The discrepancy between managers' true preferences for flexibility and the implementation of return-to-office (RTO) mandates can be attributed to financial motives and pressure from shareholders or higher-ups. It is noted that most RTO mandates are initiated by top-level executives, with leaders feeling obligated to comply with these directives, regardless of their personal inclinations. This pressure has been further exacerbated by companies facing demands from activist investors and the weakened bargaining power of middle managers following the decline in job market competitiveness.
At the core of executives' decisions for stricter RTO requirements, despite their preference for remote work, lies the issue of unused office space as a sunk cost.

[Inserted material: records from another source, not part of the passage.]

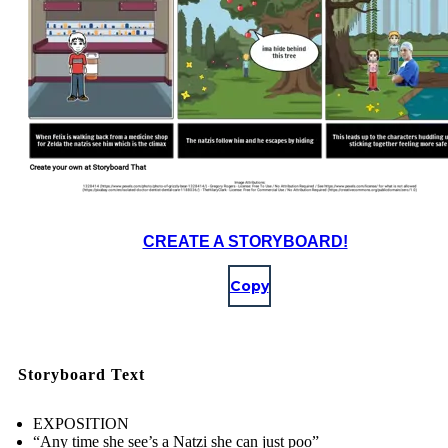
CREATE A STORYBOARD!
Copy
Storyboard Text
EXPOSITION
“Any time she see’s a Natzi she can just poo”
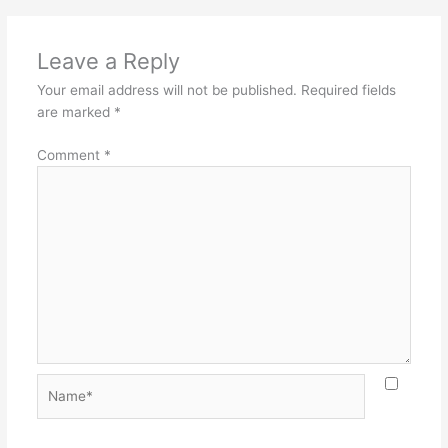
Leave a Reply
Your email address will not be published.
Required fields
are marked
*
Comment
*
Name*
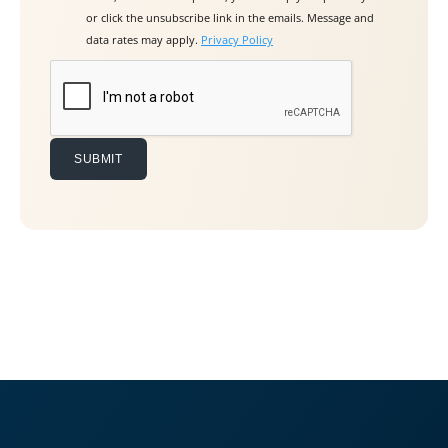
v
or click the unsubscribe link in the emails. Message and
e
data rates may apply.
Privacy Policy
t
h
i
s
f
i
e
l
d
e
m
p
t
y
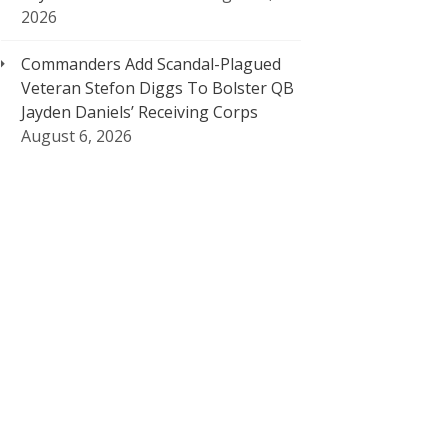
2026
Commanders Add Scandal-Plagued
Veteran Stefon Diggs To Bolster QB
Jayden Daniels’ Receiving Corps
August 6, 2026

Companies, eager to recover their investments and alleviate the anxiety induced by the sight of empty, expensive office buildings, are compelled to enforce RTO mandates. The considerable cost of office space in cities like New York, averaging about $16,000 per employee per year, further amplifies this concern.
The plight of companies with extensive real estate footprints is complicated by long-term office leases and previous investments made to attract employees back to the office. As a result, reining in these costs has become a focal point for CEOs and CFOs, leading them to perceive compelling employees to utilize the space as the best course of action.
Additionally, despite bosses' personal desire to work from home, many find it challenging to manage employees remotely. This is reflected in the difficulty faced by managers in supervising team members from a distance, with the lack of training in managing distributed teams compounding the challenge. The inclination of most managers to prefer working from the office due to the ease of in-person supervision also supports this perspective. Moreover, many business leaders have reported improvements in revenue, productivity, and employee retention since returning to the office, further highlighting the struggles associated with remote management.
Given these complexities, it is evident that the delicate balance between remote and in-office work is far from being realized. The potential for widespread employee dissatisfaction and turnover due to misaligned work policies signifies the need for a more thoughtful and strategic approach to the implementation of return-to-office plans.